Goodbye Rocky, Goodnight Ben
In this week's Philadelphia City Paper, I have an editorial on why Philadelphia should adopt should adopt Edgar Allan Poe as the icon of the city. It's about time we retire Ben Franklin and Rocky Balboa (But I do love them both!). The CP slightly edited my piece, tightening up some of my sentences, but they dropped my closing call-to-arms, which I liked. Here's my unedited version of the entire piece:
Goodbye Rocky, Goodnight Ben
I recently watched the Brian DePalma movie Blow Out featuring John Travolta plowing his car through the Mummers in a Bicentennial-like parade in 1980 Philadelphia. DePalma’s Philly is like a ruined colonial capital, with reminders everywhere of Philly’s once lofty status as the Athens of America. Revolutionary costumed actors and faded signs celebrating our birth as a nation surround the edges of its scenes. And ever present is the face of Ben Franklin.
Franklin’s visage peers at the audience from murals on crumbling walls, statues and signage. When DePalma needed a symbol for the faded glory of Philly, Ben Franklin fit the bill. And it has always been thus. Ben is the icon of our town.
But Philly, it’s time for a change, time for a new icon to represent everything good and bad about our city. Time for a figure in whom we can see both our dreams and nightmares. It’s time for Philly to embrace it’s inner-Gothic self and celebrate Edgar Allan Poe.
I know that for the past 30 years a fictional boxer has replaced Ben Franklin as the city’s icon. Rocky Balboa has come to symbolize the underdog spirit of a city that never quits, that always fights to the last bell, win or lose. And I’ll always love Rocky as much as I love Ben. But it’s time for a change.
January 19, 2009 is the 200th anniversary of Edgar Allan Poe’s birth. Poe, in case you hadn’t heard, wrote most of his greatest works while living in Philly. Poe’s genius flourished here. This city, in the early 1840s, was the crucible for his imagination. He may have briefly lived in other cities during his life. He may have died in Baltimore (while on his way back to Philly). But his writing career was set afire in a flaming channel of literature known as Philadelphia Gothic that you can still see in writers today.
We don’t need the literal bones of Edgar Allan Poe. We need to appropriate his legacy. For over a century Poe has been maligned as crazy, drug-addled, drunk, his macabre tales proof of a disordered mind. But the truth is that Poe was a dedicated professional writer, who created a substantial body of work that has had enormous influence on all of literature.
Poe invented the mystery/detective story, which has burgeoned into the largest of literary genres. Poe is also the forefather of both the horror and science fiction genres. Poe was the greatest American literary critic of his time. Poe was a poet whose verse would outlast the scribblings of most of his contemporaries.

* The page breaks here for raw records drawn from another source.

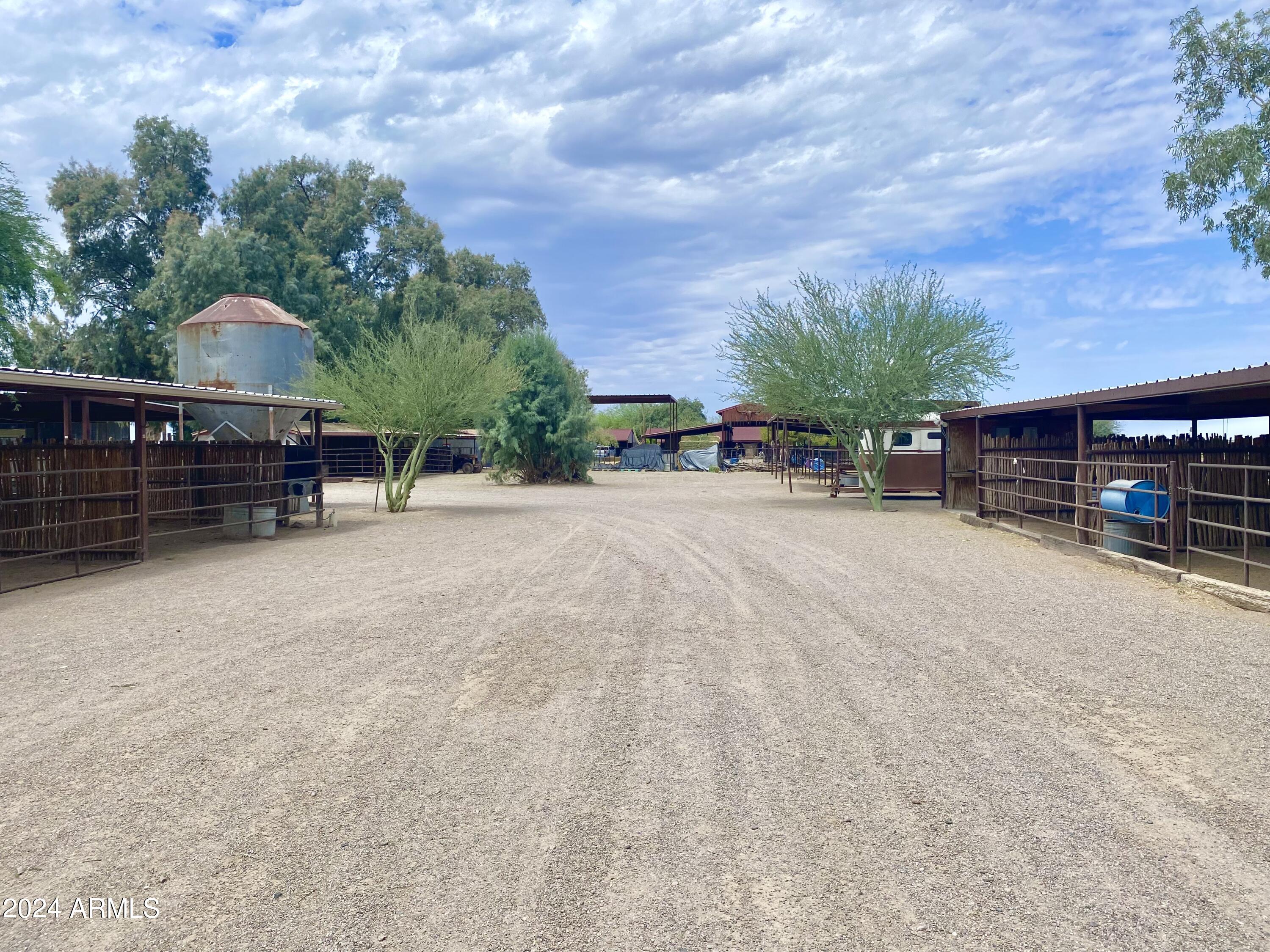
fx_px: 954
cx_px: 635
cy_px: 476
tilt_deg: -0.4
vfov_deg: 53.1
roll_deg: +0.7
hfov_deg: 67.3
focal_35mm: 26
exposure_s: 1/4808
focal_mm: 4.25
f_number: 1.8
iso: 32
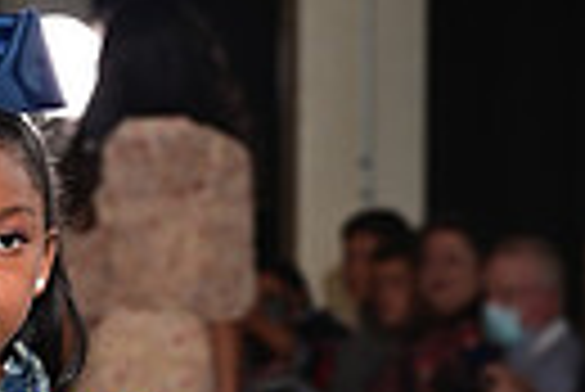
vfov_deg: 3.0
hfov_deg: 4.6
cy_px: 1117
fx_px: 7256
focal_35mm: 446
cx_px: -122
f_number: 6.3
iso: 1000
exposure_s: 1/125
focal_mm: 100
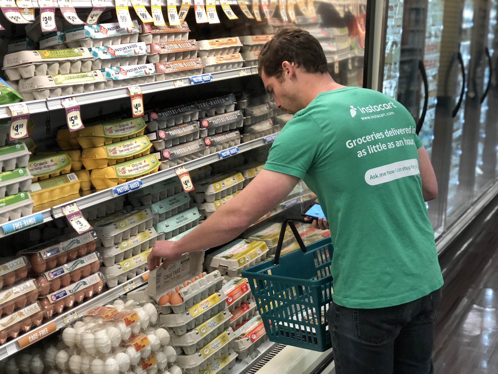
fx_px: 820
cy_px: 187
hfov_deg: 33.8
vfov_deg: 25.7
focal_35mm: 57
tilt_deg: -13.6
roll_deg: -1.5
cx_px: 249
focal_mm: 6.6
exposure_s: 1/60
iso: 125
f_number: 2.8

Where does Poe accomplish all this? While living in Philadelphia. Philly, in all its tumbling mess of democracy, strife, toil and glory, is the kind of place where the greatest American writer needed to be, to hone his vision, to perfect his craft.
And Poe’s life had all those Rocky undertones, as well. Except Poe was real, not some fictional character. Poe battles poverty and adverse critical opinion in search of his own glory, always just out of reach. He never quite wins the fight. Then, after death, he is finally crowned the laurels due him in life. He triumphs after death.
Ben Franklin was a great icon for a time when we wanted to whitewash the past, see it in terms of all its possibility, but not its limitations. Franklin’s story is the buttoned-down version of the American Dream, complete with corny aphorisms. Don’t get me wrong, Franklin was brilliant and led an extraordinary life. But have you read his Autobiography lately? Not very inspiring for most people living in a 21st Century city.
Poe is the creative genius for our time, unafraid to show the wicked along with the good. Willing to work hard and keep pursuing the dream, even when life kept knocking him down. Off-center, but firm in his conviction that his was the right way to look at the world. And in the end, he was right.
That’s why we still read him.
The Poe Bicentennial starts here. Don’t come to Philly for the Bell. You’ve seen a thousand pictures of it in your lifetime. Don’t come here for Ben. Read a book about him. Don’t come here for Rocky. Watch his movie. Come for Poe. He lived in Philly, wrote his greatest works in Philly and represents all that is inspiring and terrifying about not only Philadelphia, but about America.
Poe is ours and we want the world to come celebrate with us.